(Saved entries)

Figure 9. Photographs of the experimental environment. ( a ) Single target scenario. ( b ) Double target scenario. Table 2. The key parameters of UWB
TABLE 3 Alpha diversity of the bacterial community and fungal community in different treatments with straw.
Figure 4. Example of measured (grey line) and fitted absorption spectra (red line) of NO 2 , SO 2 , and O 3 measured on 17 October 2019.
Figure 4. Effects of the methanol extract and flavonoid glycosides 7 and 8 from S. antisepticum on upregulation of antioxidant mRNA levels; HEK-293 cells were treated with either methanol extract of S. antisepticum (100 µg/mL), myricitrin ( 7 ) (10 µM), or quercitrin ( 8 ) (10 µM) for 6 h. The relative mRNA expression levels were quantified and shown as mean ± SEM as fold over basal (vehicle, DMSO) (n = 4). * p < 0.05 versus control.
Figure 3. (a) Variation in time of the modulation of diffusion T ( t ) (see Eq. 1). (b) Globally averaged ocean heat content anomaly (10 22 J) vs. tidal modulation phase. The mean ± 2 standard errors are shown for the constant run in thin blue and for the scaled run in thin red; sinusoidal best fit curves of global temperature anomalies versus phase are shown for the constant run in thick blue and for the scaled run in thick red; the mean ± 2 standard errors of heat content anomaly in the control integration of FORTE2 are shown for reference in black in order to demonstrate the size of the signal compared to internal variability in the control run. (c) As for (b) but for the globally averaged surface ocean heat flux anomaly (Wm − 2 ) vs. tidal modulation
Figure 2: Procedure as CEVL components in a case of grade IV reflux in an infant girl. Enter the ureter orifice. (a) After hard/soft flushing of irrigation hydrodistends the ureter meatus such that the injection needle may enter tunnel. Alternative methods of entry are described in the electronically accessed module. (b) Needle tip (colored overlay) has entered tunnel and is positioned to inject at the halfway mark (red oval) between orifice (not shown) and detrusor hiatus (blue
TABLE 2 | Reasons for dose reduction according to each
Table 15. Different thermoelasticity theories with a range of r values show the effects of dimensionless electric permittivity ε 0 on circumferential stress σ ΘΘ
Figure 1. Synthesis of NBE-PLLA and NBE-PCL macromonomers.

▶ Work request: Each line, beginning at the one that contains "Figure 2: Procedure" and continuing through the end of the records, must be written out exactly, first and last included.

▶ Response to the task:
Figure 2: Procedure as CEVL components in a case of grade IV reflux in an infant girl. Enter the ureter orifice. (a) After hard/soft flushing of irrigation hydrodistends the ureter meatus such that the injection needle may enter tunnel. Alternative methods of entry are described in the electronically accessed module. (b) Needle tip (colored overlay) has entered tunnel and is positioned to inject at the halfway mark (red oval) between orifice (not shown) and detrusor hiatus (blue
TABLE 2 | Reasons for dose reduction according to each
Table 15. Different thermoelasticity theories with a range of r values show the effects of dimensionless electric permittivity ε 0 on circumferential stress σ ΘΘ
Figure 1. Synthesis of NBE-PLLA and NBE-PCL macromonomers.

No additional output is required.